TASK STATEMENT. Write the next part of the court passage below on whether Federal Express delivery met the mail-service rule of Rule 5(b), starting after its final sentence. Leave the data that follows the passage aside.

TEXT FOR ANALYSIS.
----

Magnuson has been cited generally with approval by the Ninth Circuit as recently as 2018. See Van v. Language Line Services, Inc., 733 Fed.Appx. 349 (9th Cir. April 30, 2018).
The Ninth Circuit has recognized that strict compliance with Rule 5(b) may be excused for “exceptional good cause.” Magnuson, 85 F.3d at 1431 (citing Salley v. Board of Governors, Univ. of North Carolina, 136 F.R.D. 417, 420 (M.D. N.C. 1991). However, Gersh has not cited or addressed Magnuson in any of her post-judgment briefing, much less made any attempt to show there was exceptional good cause to excuse her from strict compliance with the service by mail requirements of Rule 5(b). Accordingly, and having now considered Magnsuon, the Court finds that the Federal Express delivery of Gersh's post-judgment discovery requests and her motion to compel did not satisfy the service by mail provisions of Rule 5(b).

----

SOURCE DATA.
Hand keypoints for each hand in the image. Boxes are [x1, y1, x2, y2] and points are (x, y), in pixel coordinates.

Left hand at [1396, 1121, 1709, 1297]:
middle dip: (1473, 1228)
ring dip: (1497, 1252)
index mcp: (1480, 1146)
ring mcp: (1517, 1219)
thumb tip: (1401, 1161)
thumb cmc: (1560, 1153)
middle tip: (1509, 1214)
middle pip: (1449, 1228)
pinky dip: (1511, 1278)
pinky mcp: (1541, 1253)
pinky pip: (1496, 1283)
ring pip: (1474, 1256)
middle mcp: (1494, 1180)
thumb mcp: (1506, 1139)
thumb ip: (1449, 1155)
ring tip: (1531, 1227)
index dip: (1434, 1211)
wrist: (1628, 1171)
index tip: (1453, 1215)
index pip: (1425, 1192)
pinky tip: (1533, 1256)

----

ANSWER.
Gersh's attempts to serve Anglin with the Court's February 9, 2021 order and the pending contempt motion are similarly deficient. As explained above, Gersh served the February 9, 2021 order on Anglin via Federal Express at all mailing addresses known to belong to Anglin. (Doc. 236-1, at ¶ 17). Gersh has submitted Federal Express receipts showing that two packages containing the February 9, 2021 order were successfully delivered on February 10, 2021 to physical addresses in Ohio. (Doc. 233-2, at 2 & 6; Doc. 236-2, at 9 &13; Doc. 236-5, at 2). It appears that no signatures were required for delivery, however, and the packages were later returned to the shipper with new tracking numbers. (Doc. 236-5, at 4; Doc. 236-5, at 6). Likewise, the certificate of service for Gersh's contempt motion certifies that she served Anglin with a copy of the motion via Federal Express at the same six Ohio addresses. (Doc. 235, at 4). As with service of Gersh's discovery requests and motion to compel, delivery of the Court's February 9, 2021 order and Gersh's contempt motion by Federal Express is not sufficient to satisfy the service by mail provisions of Rule 5(b).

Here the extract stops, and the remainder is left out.